> **DATASET**
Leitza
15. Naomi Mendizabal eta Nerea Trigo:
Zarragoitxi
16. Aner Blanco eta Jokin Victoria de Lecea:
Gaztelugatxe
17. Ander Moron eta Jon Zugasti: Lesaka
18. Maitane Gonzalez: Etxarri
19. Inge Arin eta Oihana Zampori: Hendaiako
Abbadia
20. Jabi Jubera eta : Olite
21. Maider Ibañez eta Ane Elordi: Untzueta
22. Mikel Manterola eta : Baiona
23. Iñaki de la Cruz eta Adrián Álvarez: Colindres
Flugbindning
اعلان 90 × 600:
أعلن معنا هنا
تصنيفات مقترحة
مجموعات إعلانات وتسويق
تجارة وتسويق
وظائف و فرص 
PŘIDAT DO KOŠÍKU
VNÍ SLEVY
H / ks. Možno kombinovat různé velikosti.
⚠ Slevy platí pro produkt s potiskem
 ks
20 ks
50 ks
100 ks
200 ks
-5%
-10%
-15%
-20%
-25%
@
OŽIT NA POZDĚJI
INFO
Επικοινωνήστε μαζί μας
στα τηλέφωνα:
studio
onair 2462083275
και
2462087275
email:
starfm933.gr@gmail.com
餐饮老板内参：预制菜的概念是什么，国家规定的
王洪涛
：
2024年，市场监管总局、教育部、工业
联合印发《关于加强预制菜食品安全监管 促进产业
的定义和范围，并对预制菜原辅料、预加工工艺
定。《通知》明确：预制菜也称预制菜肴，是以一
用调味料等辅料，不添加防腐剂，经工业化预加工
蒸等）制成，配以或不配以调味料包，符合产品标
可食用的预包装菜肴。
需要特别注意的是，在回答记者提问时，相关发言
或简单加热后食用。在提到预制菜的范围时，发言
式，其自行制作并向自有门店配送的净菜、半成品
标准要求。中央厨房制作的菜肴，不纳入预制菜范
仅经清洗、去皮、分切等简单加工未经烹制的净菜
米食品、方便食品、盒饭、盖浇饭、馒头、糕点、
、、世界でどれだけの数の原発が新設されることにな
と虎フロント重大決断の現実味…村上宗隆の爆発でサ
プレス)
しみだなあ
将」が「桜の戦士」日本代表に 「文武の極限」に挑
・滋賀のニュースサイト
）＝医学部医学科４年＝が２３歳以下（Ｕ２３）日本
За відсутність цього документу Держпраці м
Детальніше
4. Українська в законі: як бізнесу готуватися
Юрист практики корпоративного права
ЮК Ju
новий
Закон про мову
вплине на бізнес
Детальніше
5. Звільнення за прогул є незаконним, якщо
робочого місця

> **ABOUT THIS EXERCISE**
Go through the records above and set each one down exactly, please.

> **SOLUTION**
Leitza
15. Naomi Mendizabal eta Nerea Trigo:
Zarragoitxi
16. Aner Blanco eta Jokin Victoria de Lecea:
Gaztelugatxe
17. Ander Moron eta Jon Zugasti: Lesaka
18. Maitane Gonzalez: Etxarri
19. Inge Arin eta Oihana Zampori: Hendaiako
Abbadia
20. Jabi Jubera eta : Olite
21. Maider Ibañez eta Ane Elordi: Untzueta
22. Mikel Manterola eta : Baiona
23. Iñaki de la Cruz eta Adrián Álvarez: Colindres
Flugbindning
اعلان 90 × 600:
أعلن معنا هنا
تصنيفات مقترحة
مجموعات إعلانات وتسويق
تجارة وتسويق
وظائف و فرص 
PŘIDAT DO KOŠÍKU
VNÍ SLEVY
H / ks. Možno kombinovat různé velikosti.
⚠ Slevy platí pro produkt s potiskem
 ks
20 ks
50 ks
100 ks
200 ks
-5%
-10%
-15%
-20%
-25%
@
OŽIT NA POZDĚJI
INFO
Επικοινωνήστε μαζί μας
στα τηλέφωνα:
studio
onair 2462083275
και
2462087275
email:
starfm933.gr@gmail.com
餐饮老板内参：预制菜的概念是什么，国家规定的
王洪涛
：
2024年，市场监管总局、教育部、工业
联合印发《关于加强预制菜食品安全监管 促进产业
的定义和范围，并对预制菜原辅料、预加工工艺
定。《通知》明确：预制菜也称预制菜肴，是以一
用调味料等辅料，不添加防腐剂，经工业化预加工
蒸等）制成，配以或不配以调味料包，符合产品标
可食用的预包装菜肴。
需要特别注意的是，在回答记者提问时，相关发言
或简单加热后食用。在提到预制菜的范围时，发言
式，其自行制作并向自有门店配送的净菜、半成品
标准要求。中央厨房制作的菜肴，不纳入预制菜范
仅经清洗、去皮、分切等简单加工未经烹制的净菜
米食品、方便食品、盒饭、盖浇饭、馒头、糕点、
、、世界でどれだけの数の原発が新設されることにな
と虎フロント重大決断の現実味…村上宗隆の爆発でサ
プレス)
しみだなあ
将」が「桜の戦士」日本代表に 「文武の極限」に挑
・滋賀のニュースサイト
）＝医学部医学科４年＝が２３歳以下（Ｕ２３）日本
За відсутність цього документу Держпраці м
Детальніше
4. Українська в законі: як бізнесу готуватися
Юрист практики корпоративного права
ЮК Ju
новий
Закон про мову
вплине на бізнес
Детальніше
5. Звільнення за прогул є незаконним, якщо
робочого місця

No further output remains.